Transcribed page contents
****************************************

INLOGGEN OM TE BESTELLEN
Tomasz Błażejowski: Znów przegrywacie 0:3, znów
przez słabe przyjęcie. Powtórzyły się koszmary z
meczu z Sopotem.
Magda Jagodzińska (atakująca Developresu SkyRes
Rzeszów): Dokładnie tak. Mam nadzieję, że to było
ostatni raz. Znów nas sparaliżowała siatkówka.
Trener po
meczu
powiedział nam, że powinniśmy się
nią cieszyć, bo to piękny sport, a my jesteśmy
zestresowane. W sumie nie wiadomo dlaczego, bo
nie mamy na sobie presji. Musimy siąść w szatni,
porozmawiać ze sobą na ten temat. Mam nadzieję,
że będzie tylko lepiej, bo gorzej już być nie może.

****************************************

Your answer should hold exactly the lines from the one containing "powiedział nam, że powinniśmy się" through the end of the entries above, and nothing else.

* ANSWER TO THIS EXERCISE
powiedział nam, że powinniśmy się
nią cieszyć, bo to piękny sport, a my jesteśmy
zestresowane. W sumie nie wiadomo dlaczego, bo
nie mamy na sobie presji. Musimy siąść w szatni,
porozmawiać ze sobą na ten temat. Mam nadzieję,
że będzie tylko lepiej, bo gorzej już być nie może.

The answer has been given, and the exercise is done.